The other criticism is related to Zahavi's (2010, 2017) concept of the "minimal self", and to the Wittgesteinian idea that we cannot misidentify ourselves as subjects of experiences (both present experiences, and remembered past experiences), i.e. that the use of "I" (as a subject) is "immune to error through misidentification". According to Zahavi, there is a minimal self (which is the basis of higher-level, more complex self-concepts) present in all our conscious states, which we infallibly identify, both synchronously and diachronically. If this is so, then the reductionist-relationalist theory is untenable, since the identity of my present self with a past self is based on the identity of my persisting minimal self (hence the psychological relations between present and past mental states are irrelevant). Against this view, I argue that it is conceivable to be mistaken in self-identification; hence it is not a logical necessity that I am the subject of all conscious experiences, present or past, I am aware of. For this reason, it is not logically necessary to assume the existence of an irreducible and persistent minimal self, which would ground the immunity thesis.
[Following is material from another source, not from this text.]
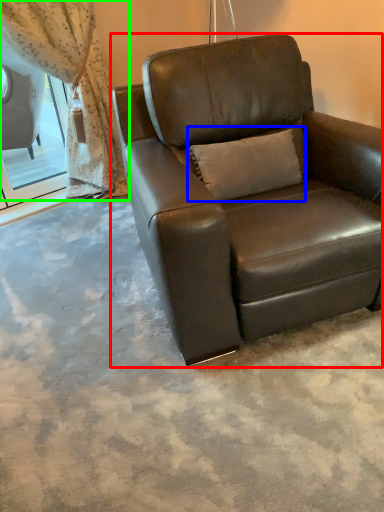
Question: Estimate the real-world distances between objects in this image. Which object is closer to chair (highlighted by a red box), pillow (highlighted by a blue box) or curtain (highlighted by a green box)?

Choices:
 (A) pillow
 (B) curtain

Answer: (A)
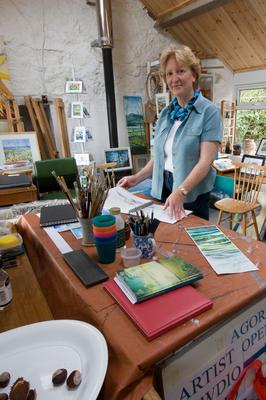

To sum up: in the presentation, I set forth to show that Schechtman's and Zahavi's objections do not invalidate the Parfitian reductionist-relationalist conception of the self. Even if we were to accept the assumption that present experiences and episodic memories of past experiences always include the consciousness of a self, this does not warrant the diachronic identity of the self, because of the falsity of the immunity thesis. Beyond this negative result, I will also shortly touch upon what consequences the arguments involved may have for a positive account of the self.